Die Beauftragte für Gleichstellung des WDR

Britta Frielingsdorf

Seit mehr als 30 Jahren ein Unternehmensziel

Die Beauftragte für Gleichstellung des WDR

Gleichstellung in der Belegschaft und im Programm ist Ziel des WDR. Als erste Landesrundfunkanstalt hat der WDR bereits 1989 eine hauptamtliche Gleichstellungsbeauftragte berufen.

Mit dem statistisch vergleichenden "Bericht zur Situation der Mitarbeiterinnen im WDR" fing 1981 alles an. Daraus entstand zunächst ein Zielpapier und dann der erste Frauenförderplan. 1989 war der WDR die erste Landesrundfunkanstalt, die zur Einhaltung dieses Frauenförderplans eine hauptamtliche Gleichstellungsbeauftragte berief. Seitdem ist es Unternehmensziel, die Chancengleichheit für Frauen und Männer in allen beruflichen Bereichen, Vergütungsgruppen und auf allen hierarchischen Ebenen zu erreichen.

Gleichstellungsplan

Seit 2002 ist nach den Vorgaben des Landesgleichstellungsgesetzes (LGG) NRW die Fortschreibung des Gleichstellungsplans (vormals Frauenförderplan) beim WDR verpflichtend. Im Mai 2018 trat die fünfte Fortschreibung mit einer Geltungsdauer bis Ende Oktober 2022 in Kraft. Darin werden verschiedene Maßnahmen in den Fokus gestellt, um noch bestehende Ungleichgewichte abzubauen und die Vereinbarkeit von Beruf und Familie für alle Beschäftigten zu verbessern.

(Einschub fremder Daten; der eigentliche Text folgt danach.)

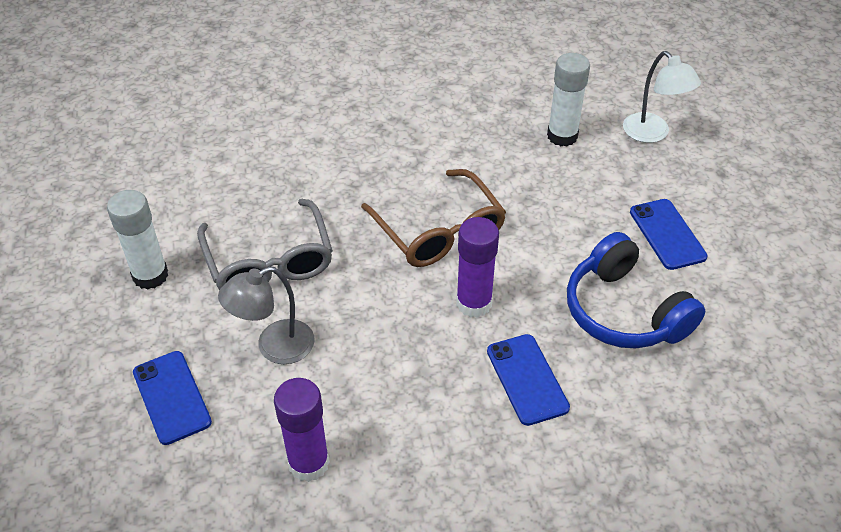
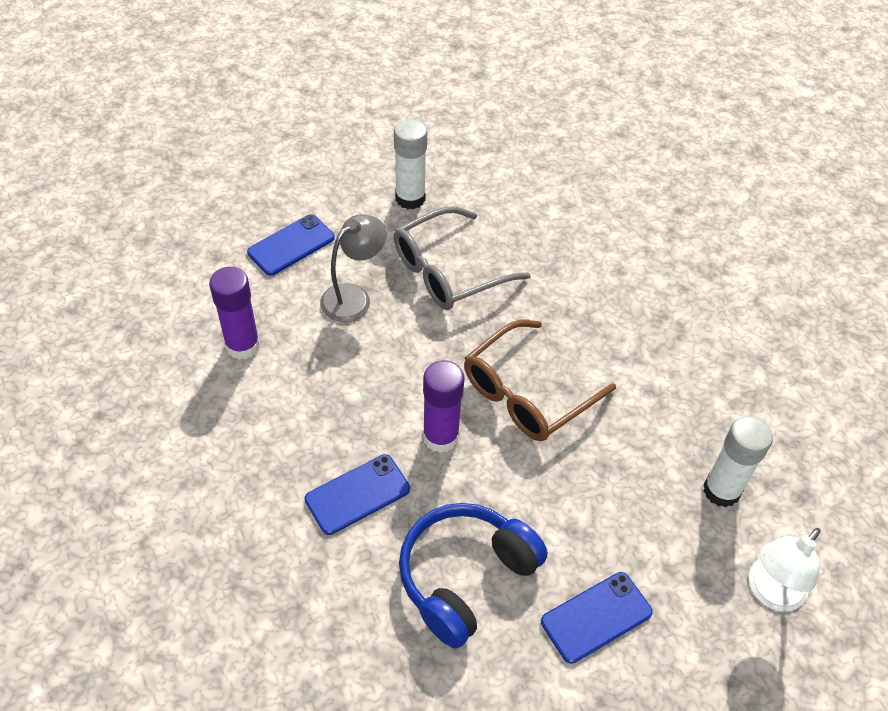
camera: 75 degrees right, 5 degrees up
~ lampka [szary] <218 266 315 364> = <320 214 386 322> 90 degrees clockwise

Ein Ziel des WDR ist die weitere Erhöhung des Frauenanteils in Führungspositionen. Hier hat sich der WDR im Jahr 2014 erstmals zur Einhaltung einer Quote verpflichtet: Trotz einer geplanten Verringerung von Planstellen für die folgenden Jahre sollte der Frauenanteil in Führungspositionen in Höhe von 35 Prozent bis 2020 gehalten und nach Möglichkeit ausgebaut werden. 2020 sind 42 Prozent der Führungskräfte im WDR Frauen.

Ein weiteres Ziel ist die Erhöhung des Frauenanteils im technischen Bereich, also im Ingenieurwesen und in der IT. Auch in den entsprechenden Ausbildungsberufen wie Fachinformatiker*in, Anwendungsentwicklung und Systemintegration sollen mehr junge Frauen beschäftigt werden. Mit der Beteiligung des WDR am Girls' Day und der sogenannten MINT-Akademie können Teilnehmerinnen die Tätigkeiten von Ingenieur*innen und Informatiker*innen kennenlernen und ihr Berufswahlspektrum erweitern.

Die Beauftragte für Gleichstellung          

Die Position muss laut Landesgleichstellungsgesetz NRW mit einer Frau besetzt werden. Die Beauftragte für Gleichstellung achtet auf die Einhaltung der im Gleichstellungsplan verankerten Maßnahmen und Zielsetzungen. Sie unterstützt die Verwirklichung der beruflichen Gleichstellung von Frauen und Männern sowie die Vereinbarkeit von Beruf und Familie in Zusammenarbeit mit allen zuständigen Bereichen innerhalb des WDR. Sie erstellt jährlich den WDR Gleichstellungsbericht, der dem Rundfunkrat vorgelegt wird.